Page MenuHomePhabricator

Create a parser function to get the direction of a language or script
Open, Needs TriagePublicFeature

Description

Feature summary (what you would like to be able to do and where):

There should be a way for pages (typically templates) to easily get the direction for a language code or script code.

For example, there could be a parser function such as {{#dir:...}}:

  • {{#dir:en}} would produce "ltr".
  • {{#dir:ar}} would produce "rtl".
  • {{#dir:Arab}} would produce "rtl".
  • {{#dir:und-arab}} would produce "rtl".

If the input is a language code without a script code, it would return the direction MediaWiki has for that language.

If the input is a language code with a script code, or just a script code, it would return the direction for that script code.

MediaWiki does not currently have data about scripts, but it could get it from CLDR, which provides data about scripts generated from Unicode data (main repository, JSON repository).

They currently list 35 scripts as rtl: Adlm Arab Armi Avst Chrs Cprt Elym Hatr Hebr Hung Khar Lydi Mand Mani Mend Merc Mero Narb Nbat Nkoo Orkh Ougr Palm Phli Phlp Phnx Prti Rohg Samr Sarb Sogd Sogo Syrc Thaa Yezi

There are also a few variants of those scripts which don't get included in CLDR's data: Aran, Syre, Syrj, Syrn

Use case(s) (list the steps that you performed to discover that problem, and describe the actual underlying problem which you want to solve. Do not describe only a solution):

Wiki pages often want to include words in other languages. Multilingual wikis often have translatable elements on pages and need to make sure the direction is set correctly.

There are many wikis with templates like Template:Dir (https://www.wikidata.org/wiki/Q14412446), most of which hardcode an outdated list of language codes.

Lots of wikis have modules with lists of rtl scripts (global search) and functions to return the direction (global search).

mw.language:getDir() in Lua is often not suitable because it's not easily accessible from a template without first writing a module, it only supports the languages included in MediaWiki, and it's easy to run into the limit on how many times you can use it on a single page.

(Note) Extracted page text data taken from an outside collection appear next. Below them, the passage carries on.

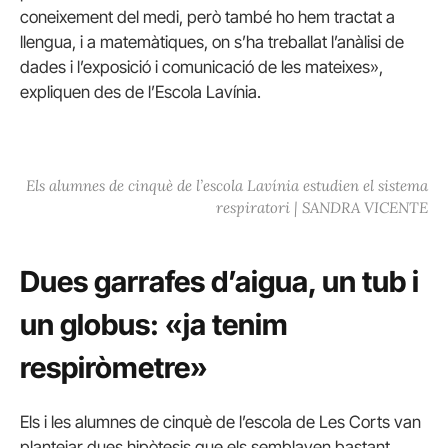
coneixement del medi, però també ho hem tractat a
llengua, i a matemàtiques, on s’ha treballat l’anàlisi de
dades i l’exposició i comunicació de les mateixes»,
expliquen des de l’Escola Lavínia.
Els alumnes de cinquè de l’escola Lavínia estudien el sistema
respiratori | SANDRA VICENTE
Dues garrafes d’aigua, un tub i
un globus: «ja tenim
respiròmetre»
Els i les alumnes de cinquè de l’escola de Les Corts van
plantejar dues hipòtesis que els semblaven bastant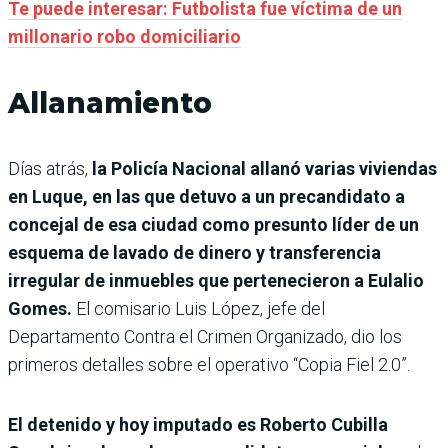
Te puede interesar: Futbolista fue víctima de un
millonario robo domiciliario
Allanamiento
Días atrás,
la Policía Nacional allanó varias viviendas
en Luque, en las que detuvo a un precandidato a
concejal de esa ciudad como presunto líder de un
esquema de lavado de dinero y transferencia
irregular de inmuebles que pertenecieron a Eulalio
Gomes.
El comisario Luis López, jefe del
Departamento Contra el Crimen Organizado, dio los
primeros detalles sobre el operativo “Copia Fiel 2.0”.
El detenido y hoy imputado es Roberto Cubilla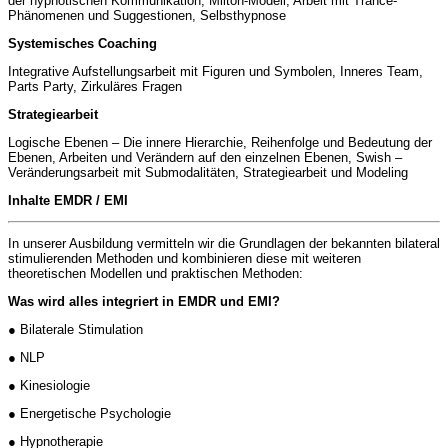
der hypnotischen Kommunikation, Milton-Modell, Arbeit mit Trance-
Phänomenen und Suggestionen, Selbsthypnose
Systemisches Coaching
Integrative Aufstellungsarbeit mit Figuren und Symbolen, Inneres Team,
Parts Party, Zirkuläres Fragen
Strategiearbeit
Logische Ebenen – Die innere Hierarchie, Reihenfolge und Bedeutung der
Ebenen, Arbeiten und Verändern auf den einzelnen Ebenen, Swish –
Veränderungsarbeit mit Submodalitäten, Strategiearbeit und Modeling
Inhalte EMDR / EMI
In unserer Ausbildung vermitteln wir die Grundlagen der bekannten bilateral
stimulierenden Methoden und kombinieren diese mit weiteren
theoretischen Modellen und praktischen Methoden:
Was wird alles integriert in EMDR und EMI?
● Bilaterale Stimulation
● NLP
● Kinesiologie
● Energetische Psychologie
● Hypnotherapie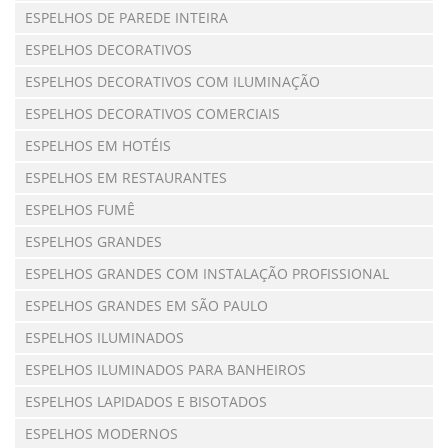
ESPELHOS DE PAREDE INTEIRA
ESPELHOS DECORATIVOS
ESPELHOS DECORATIVOS COM ILUMINAÇÃO
ESPELHOS DECORATIVOS COMERCIAIS
ESPELHOS EM HOTÉIS
ESPELHOS EM RESTAURANTES
ESPELHOS FUMÊ
ESPELHOS GRANDES
ESPELHOS GRANDES COM INSTALAÇÃO PROFISSIONAL
ESPELHOS GRANDES EM SÃO PAULO
ESPELHOS ILUMINADOS
ESPELHOS ILUMINADOS PARA BANHEIROS
ESPELHOS LAPIDADOS E BISOTADOS
ESPELHOS MODERNOS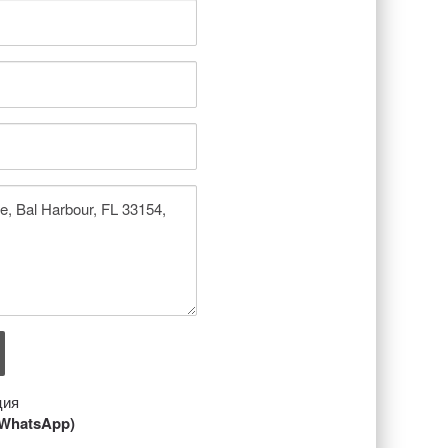
ция
/ WhatsApp)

Benefits (why should this be implemented?):

It would reduce the amount of maintenance needed and improve consistency across wikis (wikis would not need lists of rtl scripts, if a new rtl script is added to Unicode, it would only need to be added to one place for the data to become available to all wikis).

Supporting script codes and languages with script codes would improve support for languages not yet included in MediaWiki.

It might also be more efficient to fetch the direction from the script (when provided) by looking up scripts in a relatively short list of script codes.

Note {{Dir}} is currently the most used template in Commons. See also: T343131: Commons database is growing way too fast

Event Timeline

mw.language:getDir() in Lua is often not suitable because […] it's easy to run into the limit on how many times you can use it on a single page.

Every language counts only once, so as long as the same language is queried again and again, the Lua solution won’t run into the limit either. On the other hand, the limit is there for a reason, so a parser function solution will probably also have a limit. This is not to say that there should be no parser function, but this particular argument isn’t very strong.

(By the way, since dd74abb853ba56aef99b7c9d09dd02bdcb88129b the limit on Wikimedia is 200, so it’s not really likely that one accidentally hits the limit, unless one wants to load all languages on a page.)

mw.language:getDir() in Lua is often not suitable because […] it only supports the languages included in MediaWiki […].

What is the use case for getting directionality of languages not included in MediaWiki? Multilingual wikis’ contents are usually available only in languages included in MediaWiki.

mw.language:getDir() in Lua is often not suitable because it's not easily accessible from a template without first writing a module […].

This is true; using a module would only worsen T343131.

Multilingual wikis’ contents are usually available only in languages included in MediaWiki.

See also: T202794: Many more languages need to be added to Multilingual Wikisource (mul.ws)

Indeed, T202794 uses a different definition of “languages included in MediaWiki” than what I was thinking of:

  • Commons usually uses languages that can be selected in the preferences (have MediaWiki translations), since it displays the appropriate translation based on the language selected in the preferences.
  • Multilingual Wikisource wants to also use languages that are long extinct and thus don’t make much sense in the preferences (don’t have MediaWiki translations). However, they still need to be included in MediaWiki in one way or the other: for example, to be able to display languages using that language with the right directionality.

I looked up the source code, and Scribunto is actually extremely permissive as to what languages it accepts: for example, mw.language.new('fklflmwlmfkmf'):isRTL() happily returns false without throwing any error. So if a language is included in MediaWiki by any definition (including the definition used by mulwikisource), Scribunto will handle it and return its directionality. If it’s not included at all, a magic word won’t work either.